Auto Mechanic King
I’ve had it with auto mechanics. What is it with these guys? Every single one I know has a nagging wife, who forces the husbands to seek refuge in their cave garages. There they are kings of their little domains where only their customers appreciate and understand them.
The last mechanic I went to caused my engine to fry. That car still sits in my garage waiting for my fairy godmother to appear.
Recently, my other car was making strange sounds every time my car was in motion. I know a thing or two about cars and it was rather obvious to me that it was probably the brakes. I’ve been to a few established shops and they always charge a small fortune to support the air conditioned waiting room ambiance. I’m okay with sweating like a pig. A friend of mine said she knew of Vin, a Laotian weekend mechanic, who was good and charged little — emphasis on “charged little.” So I took the bait.
Vin was small in stature but big in confidence and pride on his garage/auto shop complete with a lathe machine and a grinding machine.

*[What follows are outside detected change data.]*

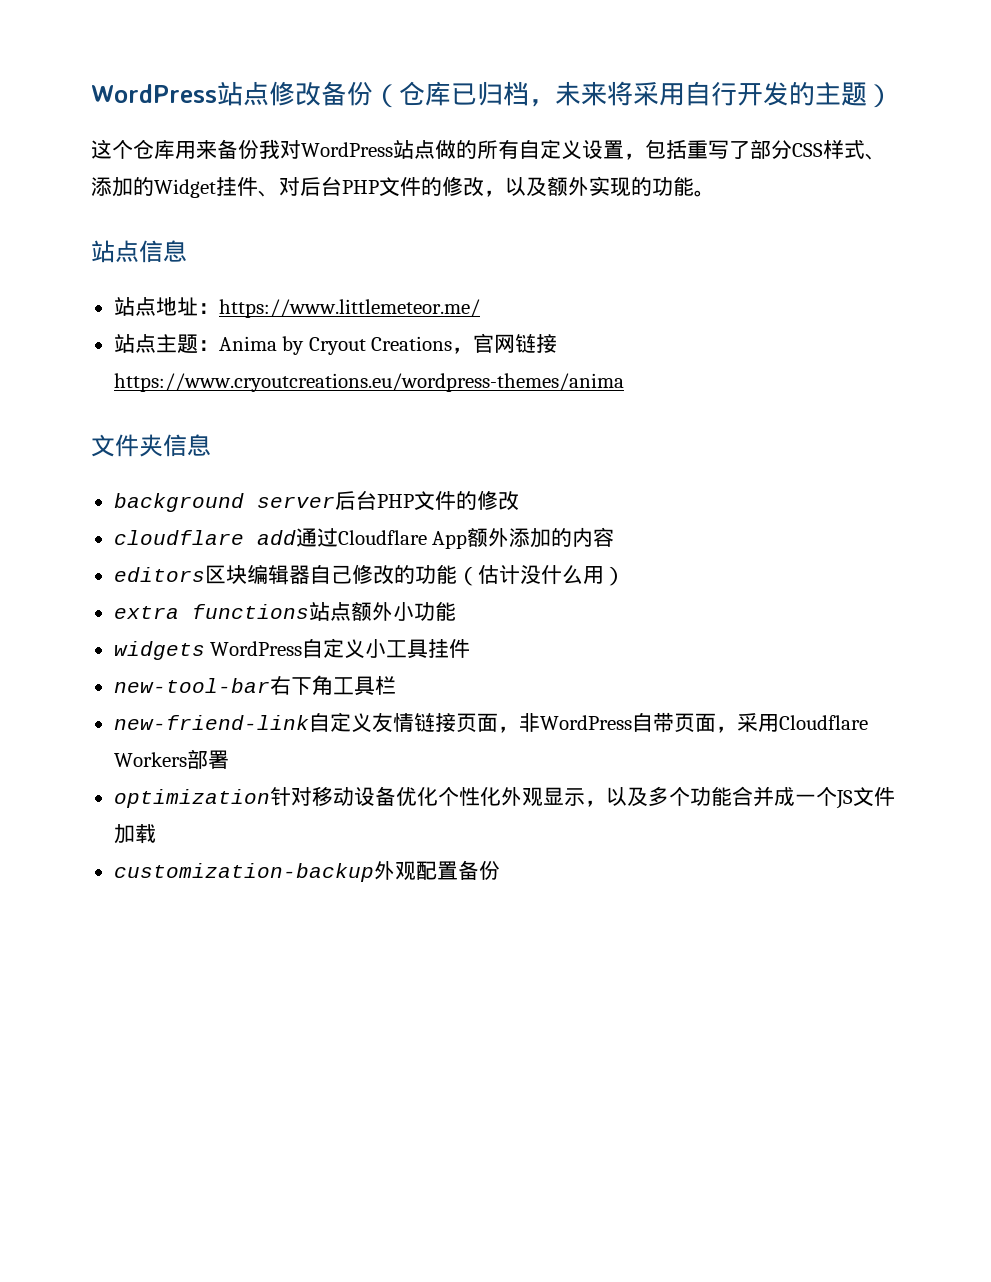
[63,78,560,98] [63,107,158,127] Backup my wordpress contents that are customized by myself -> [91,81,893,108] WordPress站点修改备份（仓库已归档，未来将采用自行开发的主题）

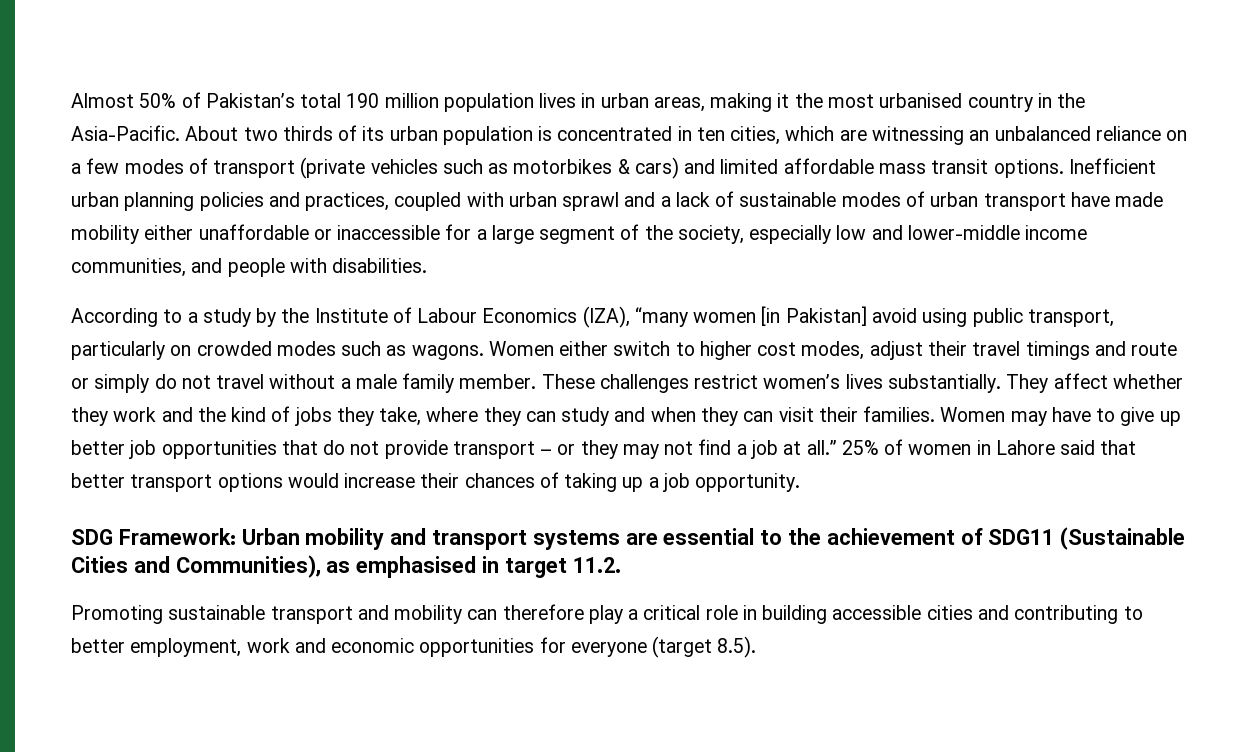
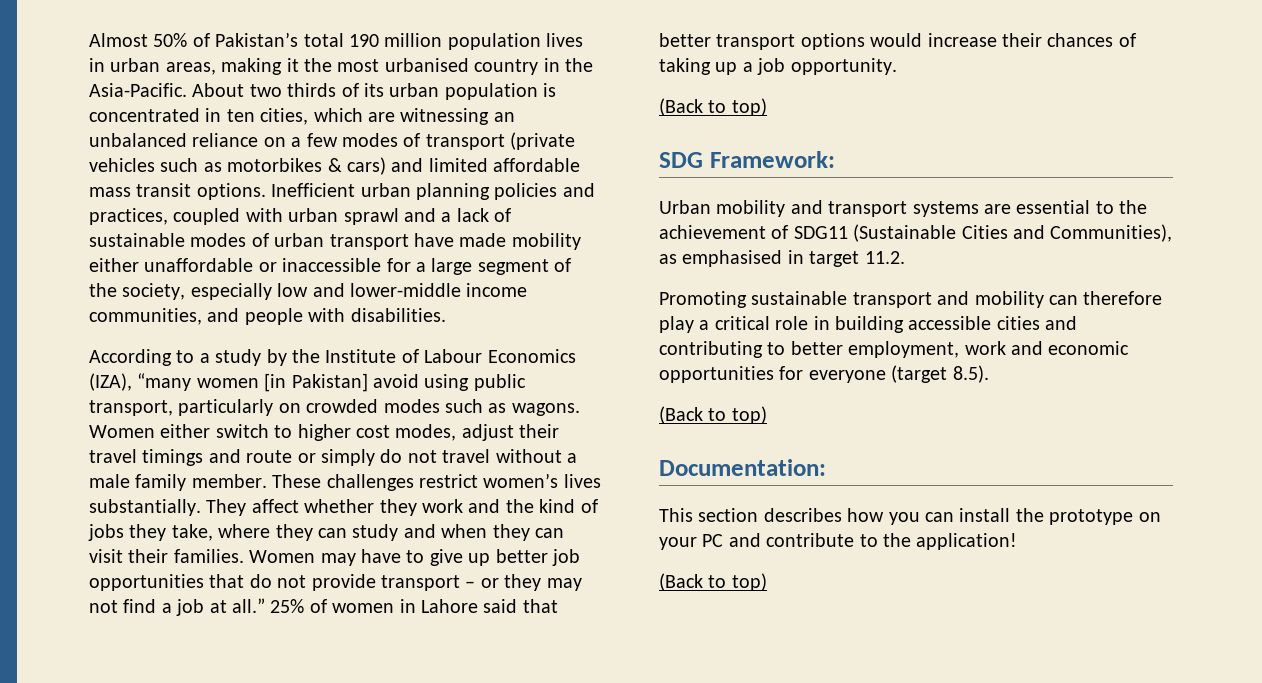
(801, 482) none -> [659,98,767,116] // (Back to top)
(236, 536) none -> (835, 159) //
(757, 647) none -> [659,406,767,424] [659,459,826,476] [659,508,1161,525] [659,533,1018,550] [659,573,767,591] // (Back to top) // Documentation: // This section describes how you can install the prototype on your PC and contribute to the application! // (Back to top)

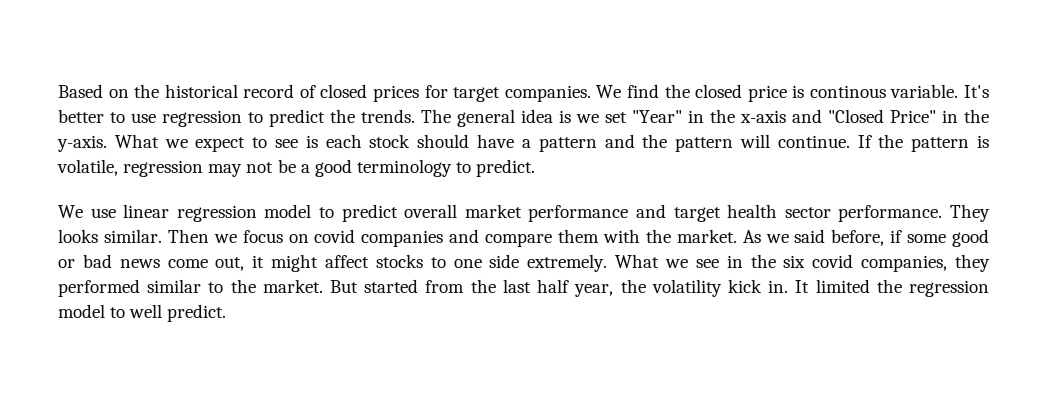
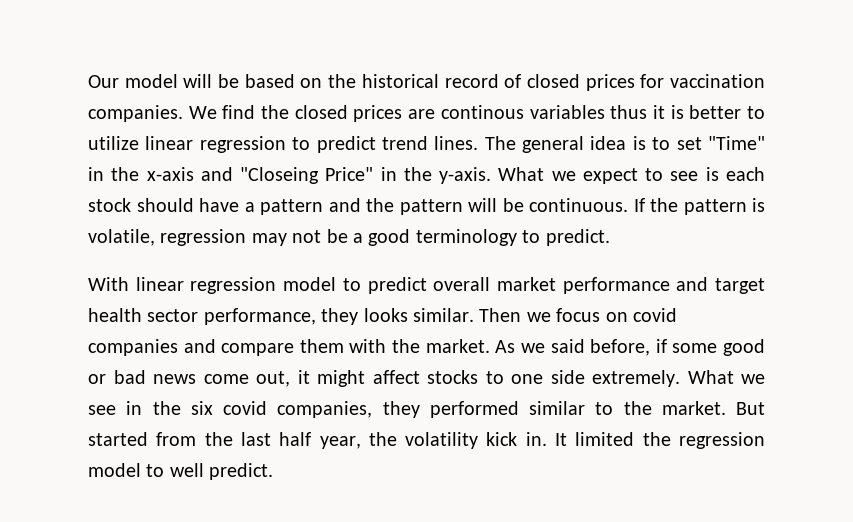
[58,84,103,98] Based -> [88,74,295,88] Our model will be based
[453,87,501,102] target -> [670,74,765,88] vaccination
[747,84,989,102] [58,109,156,123] price is continous variable. It's better to use -> [353,105,766,122] [88,136,194,150] prices are continous variables thus it is better to utilize linear
[330,109,415,123] the trends. -> [381,136,479,150] trend lines.
[576,110,682,123] we set "Year" -> [652,136,765,150] to set "Time"
[828,109,884,123] "Closed -> [240,167,320,184] "Closeing
[777,135,850,148] continue. -> [502,198,628,212] be continuous.
[58,205,116,218] We use -> [88,277,129,291] With
[838,204,991,222] performance. They -> [203,308,359,325] performance, they

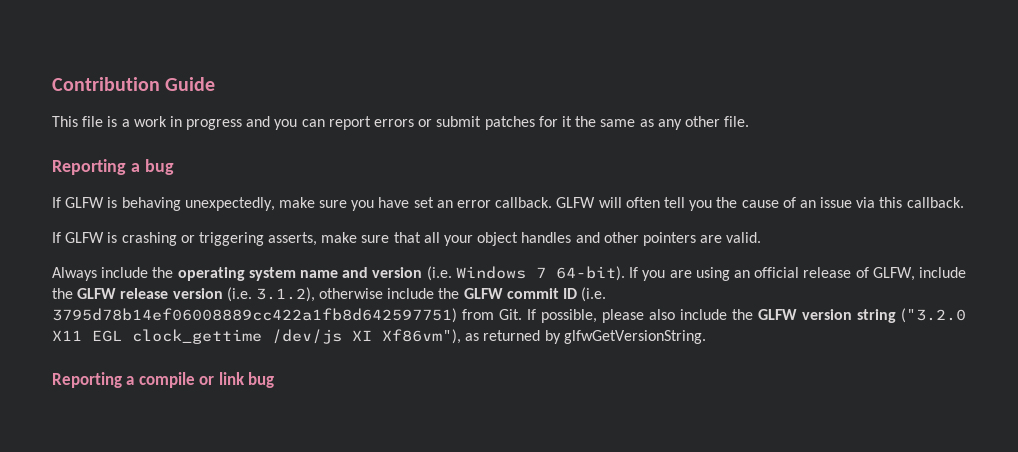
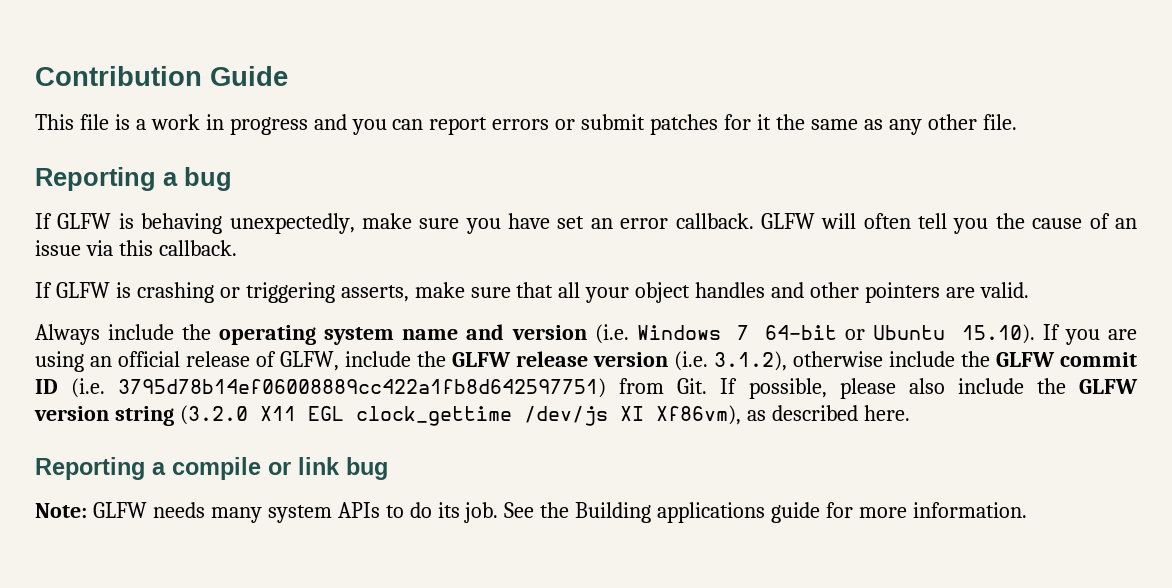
[555,266,625,281] 64-bit). -> [765,324,1035,344] 64-bit or Ubuntu 15.10).
[901,308,966,323] ("3.2.0 -> [179,405,248,425] (3.2.0
[382,329,706,344] Xf86vm"), as returned by glfwGetVersionString. -> [655,405,910,425] Xf86vm), as described here.
(275, 380) none -> [35,502,1027,523] // Note: GLFW needs many system APIs to do its job. See the Building applications guide for more information.

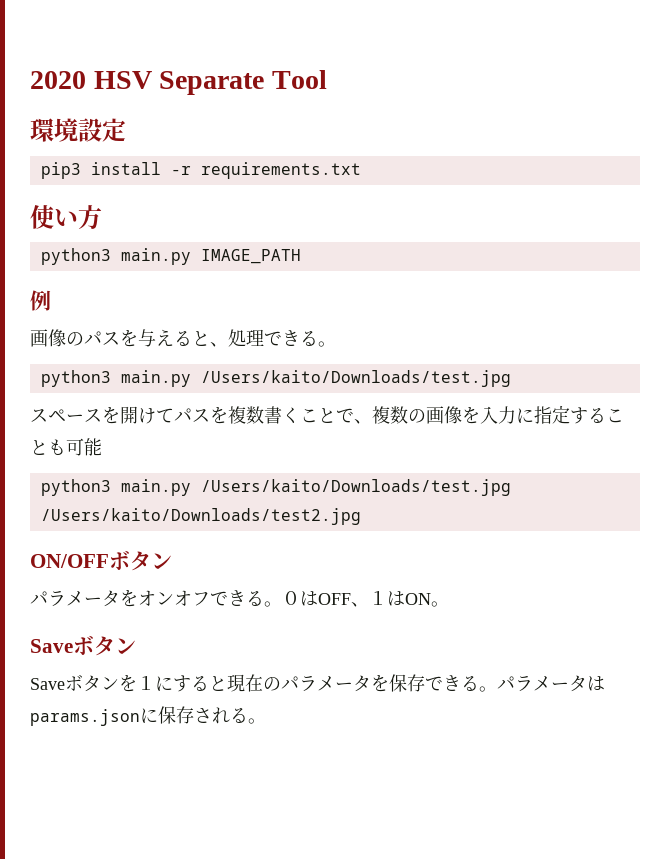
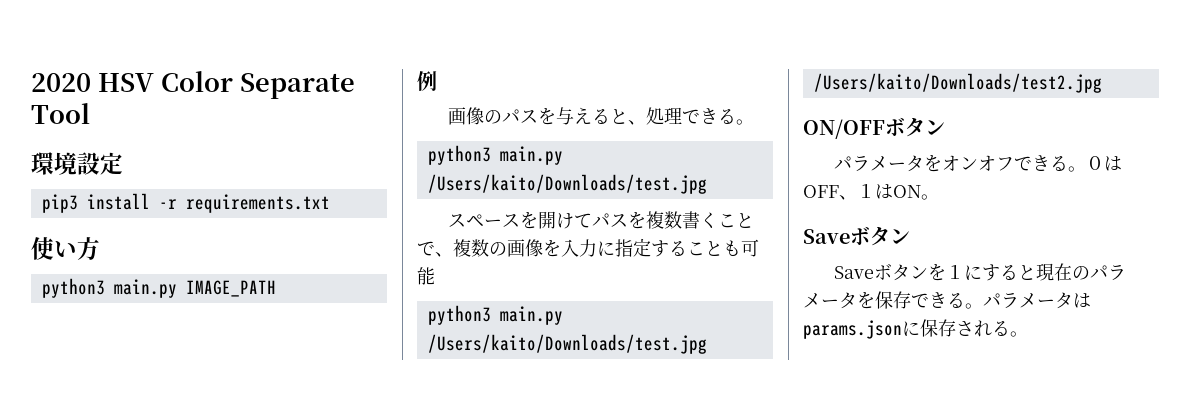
(152, 80) none -> [160,71,233,92] Color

So I played the game all mechanics and customers who meet for the first time play — we sized each other up. A little small talk a little hint about how poor we were — me to lower the price, he to raise his. I admit that I was impressed that he knew exactly what to do. He even ground my brake disc down to smooth the surface. About an hour later, he was done and I had new front brakes. We went for a test drive and I said I still heard the same sound as before. He couldn’t hear anything and assured me that it was nothing and that it would go away. Reluctantly, I paid him $160. For the parts, the grinding and the quick service, I thought it was fair.
On my way home the sound got louder and louder. I called him and told him about the problem. He said to come back next weekend. The whole week I avoided using the car so as not to make the situation any worse. What an inconvenience!
Saturday came and I went back early. We took a test drive. It was the same sound as the last time but miraculously he could hear it clearly this time. So I’m thinking he must have gone to an ear doctor. He insisted it was coming from under the hood. But I insisted that didn’t make sense because the noise only started when we were in motion. He played this little game of upselling until he realized he was dealing with a “professional.” He opened the brake system of the rear tires. Sure enough, that was where the problem was. His demeanor changed because he was proven wrong. No one does that to the king. He had to order the parts so I had to return the next day. I really didn’t want to return but I felt sorry for the guy because he already ordered the parts.
The little dork was playing on his smart phone when I drove back. After the initial handshake he went back to his digital game and continued for about 20 minutes. I couldn’t believe I, the customer, was waiting for this little gamer to finish his titillating thumb exercise. I realized I had stepped into his kingdom where even the spiders dare not crawl. All chit chat stopped. I should have walked out .
He didn’t have to resurface the disk like my front tires so in less than 30 minutes, he was done. The charge? “The same — $160!” A lesser man would have shoved his smart phone down his royal throat but, well … his wife had not arranged for a convenient assassination … yet.
The whole week I’ve thinking about this little criminal and how I wanted to ram his castle with my car. But I remembered the scriptural verse — ” vengeance is mine says the Lord.”
Dear Lord, forgive my self-righteousness. I know you will make things right. But would it be too much to ask that your start the vengeance? Like right NOW?!?!
“There is no revenge as complete as forgiveness.”